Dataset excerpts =

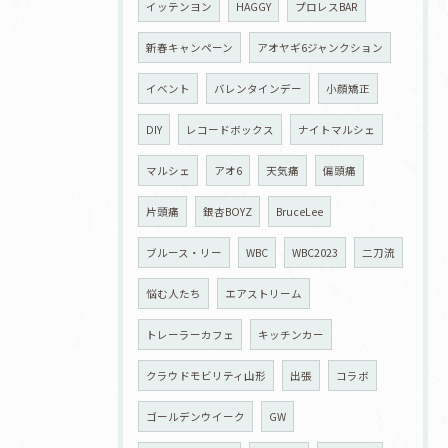
イッテンヨン
HAGGY
プロレスBAR
新春キャンペーン
アオヤギ6ジャンクション
イベント
バレンタインデー
小顔矯正
DIY
レコードボックス
ナイトマルシェ
マルシェ
アオ6
天気痛
偏頭痛
片頭痛
銀杏BOYZ
BruceLee
ブルース・リー
WBC
WBC2023
二刀流
悩む人たち
エアストリーム
トレーラーカフェ
キッチンカー
クラウドモビリティ山形
出張
コラボ
ゴールデンウイーク
GW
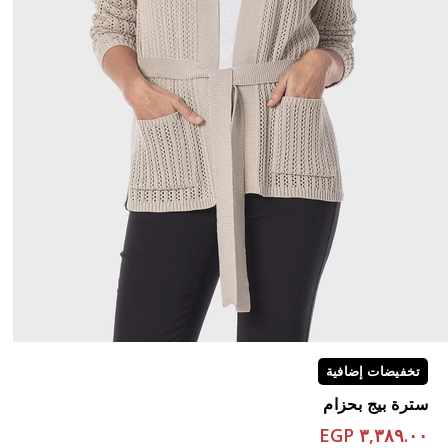
تخفيضات إضافية
سترة بيج بحزام
٣,٣٨٩.٠٠ EGP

ASSIGNMENT = Give back each entry exactly as it appears. Leave pictures out.

TASK RESULT =
イッテンヨン
HAGGY
プロレスBAR
新春キャンペーン
アオヤギ6ジャンクション
イベント
バレンタインデー
小顔矯正
DIY
レコードボックス
ナイトマルシェ
マルシェ
アオ6
天気痛
偏頭痛
片頭痛
銀杏BOYZ
BruceLee
ブルース・リー
WBC
WBC2023
二刀流
悩む人たち
エアストリーム
トレーラーカフェ
キッチンカー
クラウドモビリティ山形
出張
コラボ
ゴールデンウイーク
GW
تخفيضات إضافية
سترة بيج بحزام
٣,٣٨٩.٠٠ EGP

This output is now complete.